Les résultats d’Ali Bongo dans le Haut-Ogooué sont évidemment peu crédibles, mais pas davantage que ceux d’Alassane Ouattara dans la région de Kabadougou en 2015 (99,23 % des voix) ou de Worodougou (99,26 %). En Côte d’Ivoire, huit régions au final avaient affiché des scores à plus de 97 % des voix en faveur du président sortant avec des taux de participation, il est vrai, « crédibles » situés entre 80 % et 90 % quand la moyenne nationale se situait à 52 %…
De la même façon, les résultats dans le Haut-Ogooué ne sont pas moins crédibles que ceux d’Alpha Condé dans la région de Kankan en 2015, son fief électoral, où le chef de l’Etat sortant avait obtenu 95 % des voix dans cette région qui a connu la plus forte progression des inscrits sur les listes électorales (+ 26,6 %) lui offrant ainsi 804 000 voix et une victoire dès le premier tour face à son principal opposant Celou Dalein Diallo.
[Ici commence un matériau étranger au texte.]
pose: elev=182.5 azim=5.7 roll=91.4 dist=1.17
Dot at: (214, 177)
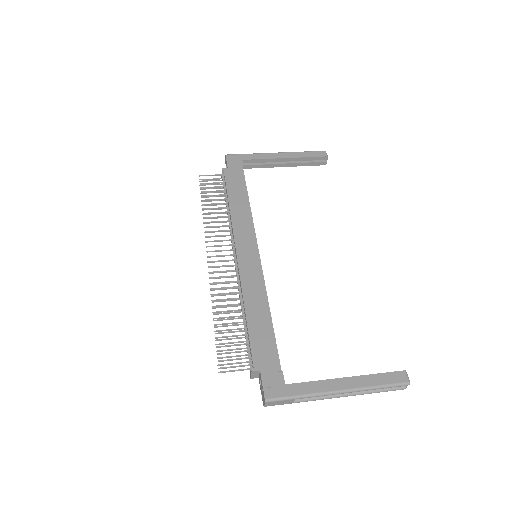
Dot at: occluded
Argent contre liberté des peuples
Bref, faisons table rase du passé et considérons la nouvelle jurisprudence en matière électorale c’est-à-dire une exigence générale de transparence et la publication des résultats par bureau de vote. Il est utile de préciser que cette jurisprudence ne s’applique pas à la Chine, l’Arabie saoudite, le Qatar et consorts, car l’argent est une norme supérieure à la liberté des peuples. On peut d’ailleurs se demander si la disgrâce d’Ali Bongo ne serait pas due en partie à des largesses moindres à l’endroit des politiques français habitués à être généreusement choyés par son auguste père, Omar.
La classe politique française reste bien silencieuse à propos de ces satrapes africains. En revanche, ses membres sont nombreux à être aperçus dans les halls des palaces parisiens où descendent lesdits satrapes… Mais revenons à la nouvelle jurisprudence ! En déclarant ce qu’a déclaré la France, elle a explicitement reconnu le caractère non transparent du scrutin. Comme il est probable que la Cour constitutionnelle gabonaise validera la victoire d’Ali Bongo, sur quoi se fonderont la France et l’Union européenne pour, au final, se faire une opinion sur la gestion du contentieux électoral ?
La mission d’observation européenne ne publiera son rapport qu’au terme du processus électoral et son mandat ne l’autorise pas à intervenir. La France et l’UE vont-elles déjuger la Cour constitutionnelle si la victoire d’Ali Bongo est validée alors qu’elles n’ont aucun mandat pour le faire ? Il y a bien sûr l’option des sanctions individuelles contre le président réélu et son clan (gel des avoirs et interdiction de voyager), mais sur quels éléments objectifs les motiver ? Le caractère peu crédible des résultats électoraux ? Dans ce cas, il faudra placer sous sanctions individuelles de nombreux chefs d’Etat africains ! On comprendra que les exigences de cohérence et de légalité laissent une faible marge de manœuvre.
Le philosophe camerounais Achille Mbembe disait dans un entretien à Courrier International en 2008 : « Si les Africains veulent la démocratie, c’est à eux d’en payer le prix. Personne ne le paiera à leur place. Ils ne l’obtiendront pas non plus à crédit. » C’est ce que nous enseigne l’exemple burkinabé d’octobre 2014. Le salut ne viendra pas de l’extérieur, mais de la volonté du peuple de prendre en main son destin.
Laurent Bigot est un ancien diplomate français devenu consultant indépendant.